Work order: Take the data below and extract the lines from the one with "The lines across" to the one with "1 Corinthians 10:12 (NASB95)", inclusive, exactly as written.

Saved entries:
━━━━━━━━━━

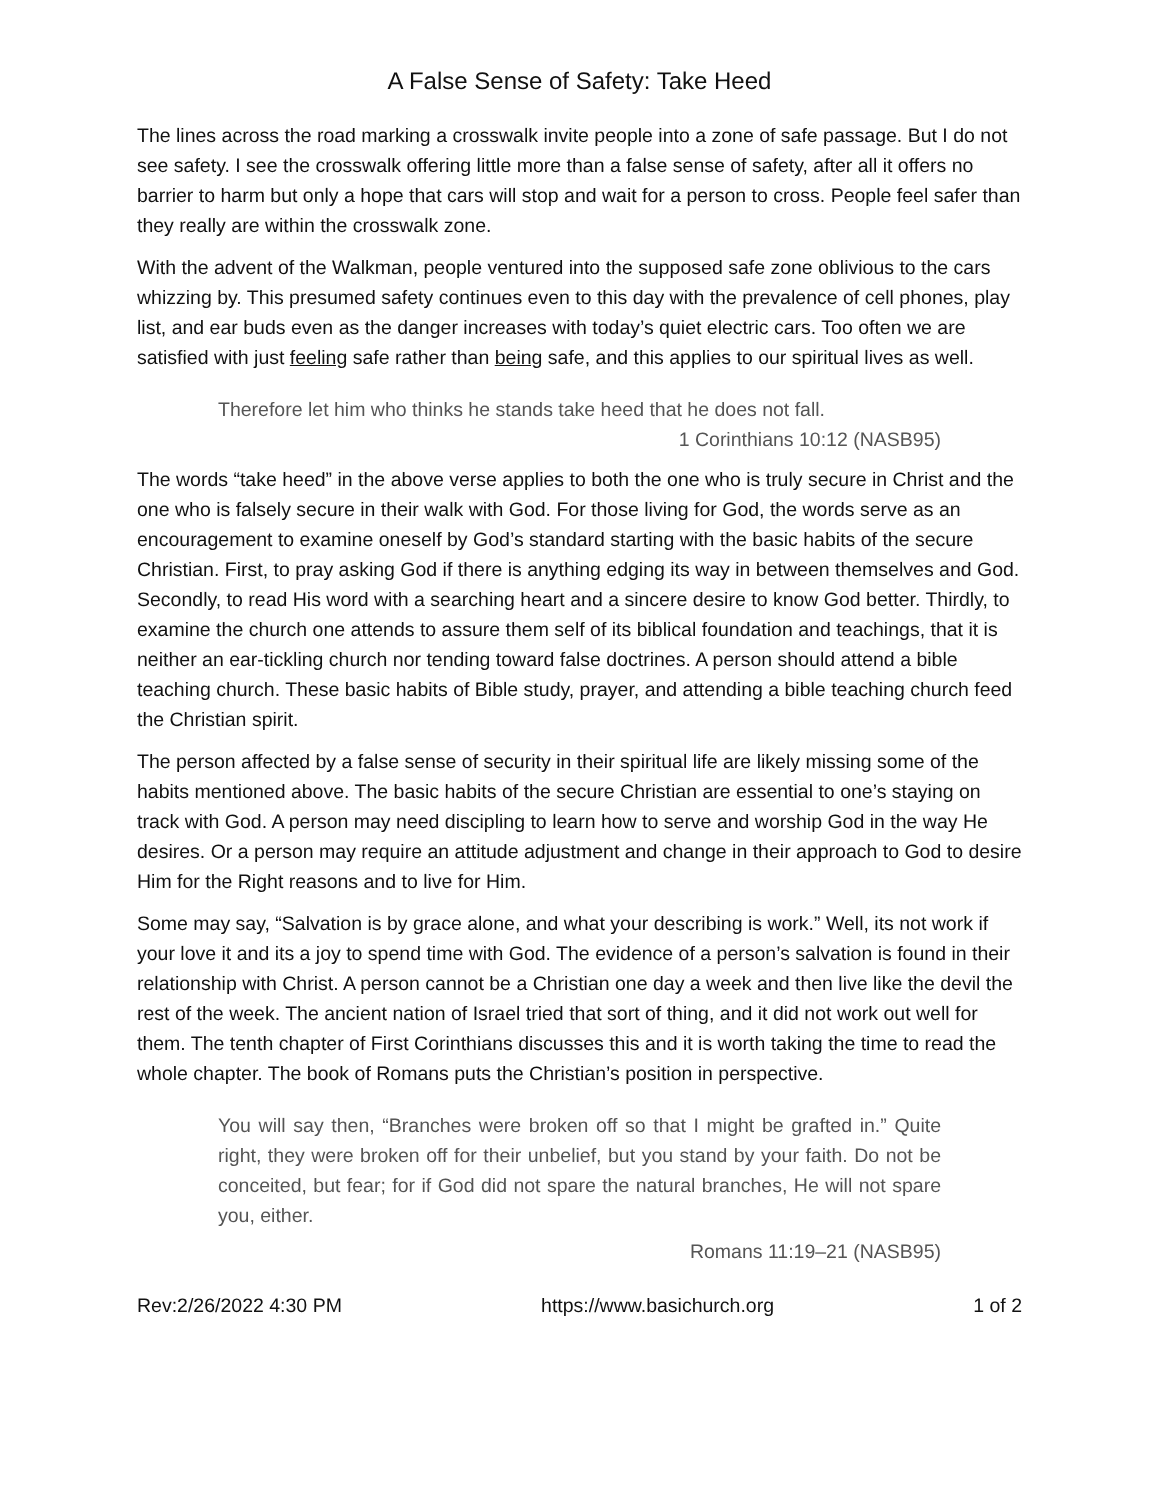A False Sense of Safety: Take Heed
The lines across the road marking a crosswalk invite people into a zone of safe passage. But I do not see safety. I see the crosswalk offering little more than a false sense of safety, after all it offers no barrier to harm but only a hope that cars will stop and wait for a person to cross. People feel safer than they really are within the crosswalk zone.
With the advent of the Walkman, people ventured into the supposed safe zone oblivious to the cars whizzing by. This presumed safety continues even to this day with the prevalence of cell phones, play list, and ear buds even as the danger increases with today’s quiet electric cars. Too often we are satisfied with just feeling safe rather than being safe, and this applies to our spiritual lives as well.
Therefore let him who thinks he stands take heed that he does not fall.
1 Corinthians 10:12 (NASB95)
The words “take heed” in the above verse applies to both the one who is truly secure in Christ and the one who is falsely secure in their walk with God. For those living for God, the words serve as an encouragement to examine oneself by God’s standard starting with the basic habits of the secure Christian. First, to pray asking God if there is anything edging its way in between themselves and God. Secondly, to read His word with a searching heart and a sincere desire to know God better. Thirdly, to examine the church one attends to assure them self of its biblical foundation and teachings, that it is neither an ear-tickling church nor tending toward false doctrines. A person should attend a bible teaching church. These basic habits of Bible study, prayer, and attending a bible teaching church feed the Christian spirit.
The person affected by a false sense of security in their spiritual life are likely missing some of the habits mentioned above. The basic habits of the secure Christian are essential to one’s staying on track with God. A person may need discipling to learn how to serve and worship God in the way He desires. Or a person may require an attitude adjustment and change in their approach to God to desire Him for the Right reasons and to live for Him.
Some may say, “Salvation is by grace alone, and what your describing is work.” Well, its not work if your love it and its a joy to spend time with God. The evidence of a person’s salvation is found in their relationship with Christ. A person cannot be a Christian one day a week and then live like the devil the rest of the week. The ancient nation of Israel tried that sort of thing, and it did not work out well for them. The tenth chapter of First Corinthians discusses this and it is worth taking the time to read the whole chapter. The book of Romans puts the Christian’s position in perspective.
You will say then, “Branches were broken off so that I might be grafted in.” Quite right, they were broken off for their unbelief, but you stand by your faith. Do not be conceited, but fear; for if God did not spare the natural branches, He will not spare you, either.
Romans 11:19–21 (NASB95)
Rev:2/26/2022 4:30 PM https://www.basichurch.org 1 of 2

━━━━━━━━━━

Solution to this problem:
The lines across the road marking a crosswalk invite people into a zone of safe passage. But I do not see safety. I see the crosswalk offering little more than a false sense of safety, after all it offers no barrier to harm but only a hope that cars will stop and wait for a person to cross. People feel safer than they really are within the crosswalk zone.
With the advent of the Walkman, people ventured into the supposed safe zone oblivious to the cars whizzing by. This presumed safety continues even to this day with the prevalence of cell phones, play list, and ear buds even as the danger increases with today’s quiet electric cars. Too often we are satisfied with just feeling safe rather than being safe, and this applies to our spiritual lives as well.
Therefore let him who thinks he stands take heed that he does not fall.
1 Corinthians 10:12 (NASB95)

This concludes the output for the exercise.